Le Burundi est surnommé « le pays de lait et de miel ». Joli comme nom n’est- ce pas? Mais pourrait-on en dire autant de l’entretien que lui réserve (ou plutôt ne lui réserve pas) ses résidents; il y a lieu d’être perplexe…

Lorsque vous arrivez à Bujumbura, notre capitale économique, « bon accueil, sourires, ambiance, confort vous séduiront…» chantait Steven Sogo. Mais par contre, les déchets par mètre carré deviennent monnaie courante. C’est à Buja où vous verrez les gens consommer dans des plastiques usagés, utiliser des sachets et du papier jetable et les abandonner à hauteur de leur position. C’est aussi à Buja où vous verrez des hommes soulager leur vessie près des bars où ils se rencontrent ngo basome rimwe ( pour prendre un verre ), des passants cracher et se moucher en pleine rue, des femmes laver leurs habits dans des eaux sales et y baigner leurs enfants, des habitants jeter leur poubelle dans les caniveaux près de leur maisons, etc.

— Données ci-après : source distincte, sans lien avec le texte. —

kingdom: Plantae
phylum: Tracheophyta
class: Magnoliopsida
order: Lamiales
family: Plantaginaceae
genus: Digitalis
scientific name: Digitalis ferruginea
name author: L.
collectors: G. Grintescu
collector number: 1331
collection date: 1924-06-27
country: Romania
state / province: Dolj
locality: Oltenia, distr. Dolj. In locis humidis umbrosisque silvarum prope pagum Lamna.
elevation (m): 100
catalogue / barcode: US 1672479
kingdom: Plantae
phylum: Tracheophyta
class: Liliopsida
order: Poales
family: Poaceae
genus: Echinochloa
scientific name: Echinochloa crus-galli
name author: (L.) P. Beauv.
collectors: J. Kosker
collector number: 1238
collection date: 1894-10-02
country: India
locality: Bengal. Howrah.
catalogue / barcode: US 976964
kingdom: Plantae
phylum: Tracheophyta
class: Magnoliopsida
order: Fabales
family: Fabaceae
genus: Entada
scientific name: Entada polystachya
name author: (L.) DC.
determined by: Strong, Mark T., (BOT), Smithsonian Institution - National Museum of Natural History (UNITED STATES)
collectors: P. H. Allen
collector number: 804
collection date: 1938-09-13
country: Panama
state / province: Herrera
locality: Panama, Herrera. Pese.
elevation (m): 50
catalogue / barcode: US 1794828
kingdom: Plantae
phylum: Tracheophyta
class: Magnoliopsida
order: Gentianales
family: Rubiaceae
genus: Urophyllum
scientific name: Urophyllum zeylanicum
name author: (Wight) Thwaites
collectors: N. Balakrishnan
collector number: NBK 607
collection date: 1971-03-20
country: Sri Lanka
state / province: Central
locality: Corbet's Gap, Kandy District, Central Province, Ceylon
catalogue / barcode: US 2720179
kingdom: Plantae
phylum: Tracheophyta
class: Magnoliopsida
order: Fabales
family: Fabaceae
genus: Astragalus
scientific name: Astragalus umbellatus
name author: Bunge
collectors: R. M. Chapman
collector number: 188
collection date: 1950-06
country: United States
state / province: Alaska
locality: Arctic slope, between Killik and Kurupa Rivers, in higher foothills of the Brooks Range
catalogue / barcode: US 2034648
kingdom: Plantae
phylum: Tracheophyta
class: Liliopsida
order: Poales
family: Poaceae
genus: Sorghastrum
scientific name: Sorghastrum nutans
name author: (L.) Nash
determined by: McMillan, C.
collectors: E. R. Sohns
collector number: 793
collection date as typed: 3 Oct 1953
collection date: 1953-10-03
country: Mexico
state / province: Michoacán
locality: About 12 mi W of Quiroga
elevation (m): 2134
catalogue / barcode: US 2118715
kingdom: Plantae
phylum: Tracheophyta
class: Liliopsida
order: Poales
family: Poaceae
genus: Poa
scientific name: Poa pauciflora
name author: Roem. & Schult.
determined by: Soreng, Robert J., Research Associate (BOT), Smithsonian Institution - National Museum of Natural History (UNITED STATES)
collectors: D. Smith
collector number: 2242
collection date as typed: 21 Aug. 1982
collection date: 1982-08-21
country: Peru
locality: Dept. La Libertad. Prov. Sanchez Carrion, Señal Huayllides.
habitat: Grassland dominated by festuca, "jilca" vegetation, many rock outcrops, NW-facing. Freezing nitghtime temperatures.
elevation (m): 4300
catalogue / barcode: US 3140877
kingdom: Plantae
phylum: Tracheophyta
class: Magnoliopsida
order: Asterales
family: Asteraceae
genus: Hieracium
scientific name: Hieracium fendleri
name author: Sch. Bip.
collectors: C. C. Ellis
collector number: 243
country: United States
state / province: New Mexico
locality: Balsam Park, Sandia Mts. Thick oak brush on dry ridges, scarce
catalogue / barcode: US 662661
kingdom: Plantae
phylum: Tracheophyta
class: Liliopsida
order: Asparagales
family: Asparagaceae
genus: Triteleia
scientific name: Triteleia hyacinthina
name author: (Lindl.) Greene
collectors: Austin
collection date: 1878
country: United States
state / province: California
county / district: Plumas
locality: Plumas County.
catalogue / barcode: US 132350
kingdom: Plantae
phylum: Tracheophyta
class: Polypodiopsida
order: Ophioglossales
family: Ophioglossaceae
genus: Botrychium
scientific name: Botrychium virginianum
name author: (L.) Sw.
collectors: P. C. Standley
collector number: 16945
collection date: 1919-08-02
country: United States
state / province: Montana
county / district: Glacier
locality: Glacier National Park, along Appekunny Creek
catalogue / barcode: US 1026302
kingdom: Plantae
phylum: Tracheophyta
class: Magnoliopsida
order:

Tout ceci pour dire, les Burundais admettons-le, on n’est pas des adeptes de l’hygiène qui pourtant aurait des effets extrêmement bénefiques pour nous et notre pays au niveau économique et social.
Des raisons qui devraient nous pousser à agir
D’après une enquête menée par le Ministère de l’eau, de l’environnement, de l’aménagement du territoire et de l’urbanisme :
• un tiers de la population burundaise vit quotidiennement dans des conditions d’hygiène déplorables et est en contact avec un atmosphère saturé de mauvaises odeurs et contenant des germes et d’autres éléments pathogènes liés à l’inexistence ou au non respect des normes sanitaires et environnementales. Les conséquences se chiffrent en milliers de décès par an.
• les maladies imputables à la précarité des conditions d’hygiène sapent la croissance économique et se chiffrent chaque année en millions de journées de travail perdues.
• au-delà des conséquences directes sur la population burundaise, le manque d’hygiène et d’assainissement constituent des obstacles au développement de l’investissement extérieur et en particulier du tourisme.
A cela s’ajoute l’imminence du réchauffement climatique dont les pays du tiers-monde sont les premières victimes, et avec nos actions nous ne faisons qu’aggraver nos cas.
Que Faire alors ?
« Ne demandez pas ce que votre pays peut faire pour vous. Demandez ce que vous pouvez faire pour votre pays. » ~ John Fitzgerald Kennedy
A chaque fois que nous posons un acte d’ordre sanitaire, réfléchissons aux conséquences que celui ci pourrait avoir pour nous et notre communauté, en respectant les règles d’hygiène par de simples gestes comme: se laver régulièrement nos mains, se moucher à l’aide d’un mouchoir, se soulager dans les lieux habilités, éviter de cracher en public (ce qui est aussi une règle de bienséance), jeter les papiers, emballages et autres dans les poubelles, trier les déchets afin que ceux qui peuvent être recyclés le soient etc.
Bref, toutes ces petites actions que l’on jugerait inutiles mais qui pourtant nous sauvent la vie à grande échelle.